Writes Walter Brueggemann: “This drama funds the imagination…
and [provides] ground for hope when circumstances on the ground
would yield none…” [It is the story of] “the
God who enacts exoduses where none have seemed possible.”
(Page 58)
It has been this story that has fueled so many dramas of human
liberation, and does so now, personal stories whereby people
have sought liberation from whatever it was that enslaved them,
and communal stories whereby people – African-American
slaves in the 1800’s, for example, representing a history
and litany of oppression – have sought liberation and
experienced it.
All this fueled by the God who said to Pharaoh, “let
my people go” and who traveled with the people.
And we must remember always the beginnings of the story, which
are more dramatic than any Cecil B. DeMille pyrotechnics. Remember
that it was God who noticed the suffering of the people, and
who intervened on their behalf, the God who acts on behalf of
those with no power, calling an unlikely leader and an unlikely
people to an unlikely journey.
The real miracle, therefore, is neither the burning bush nor
the set of horrible plagues nor the great wall of water, but
rather the ongoing, persistent presence of God, who chooses
this covenant people not because they are so faithful, but because
they are so oppressed, this God who is a God of justice and
righteous and deliverance.
One more parade. Perhaps you experienced “March of the
Penguins” this summer. If you did, you know what I am
talking about; if you didn’t, you must. “March of
the Penguins” is a beautiful and poignant documentary
about the emperor penguins of the Antarctic, and their journeys
of family and survival. Just watching the movie can make you
feel many things, including very cold. There are heart-breaking
moments as well, or, as one friend said, “nature is not
pretty.” And I did wonder if the filmmakers sought to
make the penguins a little too much like we humans. Nonetheless,
you will be inspired by tenacious persistence in the face of
very long odds, and you will be touched by the bonds of family
and community that form in the very rhythms of life and death.
Two images stand out, from many powerful ones. The penguins
waddle, mostly, but every once in a while, when faced with a
barrier or a long straightaway, they flop on their bellies and
glide for awhile. Their movement from place to place is adaptable
and inventive and creative.
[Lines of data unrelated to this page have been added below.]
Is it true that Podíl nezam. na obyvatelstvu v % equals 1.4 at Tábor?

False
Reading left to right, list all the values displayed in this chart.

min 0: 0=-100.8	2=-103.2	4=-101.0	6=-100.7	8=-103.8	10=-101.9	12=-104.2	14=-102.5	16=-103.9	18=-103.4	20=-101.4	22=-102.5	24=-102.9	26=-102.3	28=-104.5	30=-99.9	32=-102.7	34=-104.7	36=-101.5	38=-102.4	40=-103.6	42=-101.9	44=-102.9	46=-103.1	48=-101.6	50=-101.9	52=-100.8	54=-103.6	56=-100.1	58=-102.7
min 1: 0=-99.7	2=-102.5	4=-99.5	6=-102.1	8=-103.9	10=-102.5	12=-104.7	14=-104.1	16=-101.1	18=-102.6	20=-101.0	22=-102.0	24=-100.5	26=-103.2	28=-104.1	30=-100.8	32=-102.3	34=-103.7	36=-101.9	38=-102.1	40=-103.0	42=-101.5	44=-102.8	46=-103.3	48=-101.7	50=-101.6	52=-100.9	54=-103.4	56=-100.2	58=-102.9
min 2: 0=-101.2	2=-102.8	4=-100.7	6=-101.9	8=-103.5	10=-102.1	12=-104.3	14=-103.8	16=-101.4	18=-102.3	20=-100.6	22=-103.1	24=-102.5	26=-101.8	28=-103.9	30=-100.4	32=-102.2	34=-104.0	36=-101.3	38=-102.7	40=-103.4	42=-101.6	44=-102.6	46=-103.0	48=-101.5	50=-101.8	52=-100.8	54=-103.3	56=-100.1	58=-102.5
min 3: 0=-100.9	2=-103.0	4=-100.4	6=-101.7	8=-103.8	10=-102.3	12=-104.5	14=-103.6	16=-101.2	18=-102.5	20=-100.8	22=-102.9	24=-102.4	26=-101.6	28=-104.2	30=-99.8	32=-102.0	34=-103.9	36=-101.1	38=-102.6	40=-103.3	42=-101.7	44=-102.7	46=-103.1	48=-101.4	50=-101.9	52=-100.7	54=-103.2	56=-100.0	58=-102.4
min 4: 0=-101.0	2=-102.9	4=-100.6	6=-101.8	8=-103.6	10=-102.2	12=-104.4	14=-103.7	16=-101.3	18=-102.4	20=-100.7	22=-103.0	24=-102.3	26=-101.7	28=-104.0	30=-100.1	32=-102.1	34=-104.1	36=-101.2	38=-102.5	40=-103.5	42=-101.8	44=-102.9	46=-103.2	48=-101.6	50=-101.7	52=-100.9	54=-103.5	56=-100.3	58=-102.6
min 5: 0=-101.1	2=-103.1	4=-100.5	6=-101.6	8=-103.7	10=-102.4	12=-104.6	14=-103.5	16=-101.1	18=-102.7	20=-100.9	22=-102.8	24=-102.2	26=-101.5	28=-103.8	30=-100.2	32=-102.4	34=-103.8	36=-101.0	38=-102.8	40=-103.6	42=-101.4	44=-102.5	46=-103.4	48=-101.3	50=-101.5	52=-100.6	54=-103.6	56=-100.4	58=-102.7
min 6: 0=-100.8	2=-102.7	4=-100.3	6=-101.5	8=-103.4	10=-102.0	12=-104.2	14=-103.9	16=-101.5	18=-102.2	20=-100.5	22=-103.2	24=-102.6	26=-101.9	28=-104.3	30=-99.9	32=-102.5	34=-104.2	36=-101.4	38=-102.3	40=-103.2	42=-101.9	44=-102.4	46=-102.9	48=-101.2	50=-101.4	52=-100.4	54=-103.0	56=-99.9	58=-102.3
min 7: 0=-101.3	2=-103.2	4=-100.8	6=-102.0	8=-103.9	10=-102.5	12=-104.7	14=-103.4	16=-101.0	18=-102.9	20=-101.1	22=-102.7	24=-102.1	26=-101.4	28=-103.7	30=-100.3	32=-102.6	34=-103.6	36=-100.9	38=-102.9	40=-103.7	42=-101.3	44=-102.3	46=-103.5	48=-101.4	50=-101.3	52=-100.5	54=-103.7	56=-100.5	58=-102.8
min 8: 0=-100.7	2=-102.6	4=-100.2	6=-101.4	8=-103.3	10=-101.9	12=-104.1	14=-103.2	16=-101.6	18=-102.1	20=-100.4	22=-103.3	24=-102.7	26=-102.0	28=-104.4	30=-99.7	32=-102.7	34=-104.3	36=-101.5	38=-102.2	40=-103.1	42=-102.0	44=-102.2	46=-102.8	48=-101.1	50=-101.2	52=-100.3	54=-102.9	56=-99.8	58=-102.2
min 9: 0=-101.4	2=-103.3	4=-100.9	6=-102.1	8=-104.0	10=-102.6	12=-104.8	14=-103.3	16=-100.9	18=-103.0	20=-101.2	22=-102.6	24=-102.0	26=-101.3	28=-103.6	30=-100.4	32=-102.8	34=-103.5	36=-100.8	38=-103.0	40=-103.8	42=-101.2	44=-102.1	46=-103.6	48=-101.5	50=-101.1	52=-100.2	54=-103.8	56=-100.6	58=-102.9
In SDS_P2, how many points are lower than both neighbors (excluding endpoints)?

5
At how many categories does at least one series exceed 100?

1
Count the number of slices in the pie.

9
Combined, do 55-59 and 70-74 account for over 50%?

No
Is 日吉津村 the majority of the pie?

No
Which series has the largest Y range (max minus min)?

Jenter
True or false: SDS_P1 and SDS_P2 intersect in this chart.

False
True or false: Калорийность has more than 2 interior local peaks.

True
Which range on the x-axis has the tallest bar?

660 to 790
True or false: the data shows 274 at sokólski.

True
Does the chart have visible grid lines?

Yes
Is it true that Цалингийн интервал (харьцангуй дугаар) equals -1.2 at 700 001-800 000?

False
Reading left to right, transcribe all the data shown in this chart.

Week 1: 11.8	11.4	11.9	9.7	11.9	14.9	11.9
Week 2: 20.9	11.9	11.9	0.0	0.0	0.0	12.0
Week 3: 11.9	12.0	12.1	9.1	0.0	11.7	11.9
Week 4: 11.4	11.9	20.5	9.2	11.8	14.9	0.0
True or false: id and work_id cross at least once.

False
At our best, we are like that. At
its best, the church is like that.
And at our best, we are willing to take risks, because from
time to time, the long black-and-white column of parade marchers
gets lost, and one lone penguin ventures out, and the rest need
to decide whether to follow or not. And they do. And they get
to where they need to get, whether it’s food, or their
mate, or their offspring, or their community, through vulnerable
risk-taking.
Our God is a God of exoduses, who notices us and takes up our
cause and who calls us into unlikely movements, like penguins
on the march or horses on parade, from here to there, from separation
to reconciliation, from enslavement to emancipation, from isolation
to community, from Egypt to the promised land.
And never because of who we are, but because of who God is,
the great “I am,” who invites us just as we are
and transforms us into who we are called to be. So we come,
we come, this day, this Rally Day, and for the extraordinary
journey that lies ahead. We come. Amen.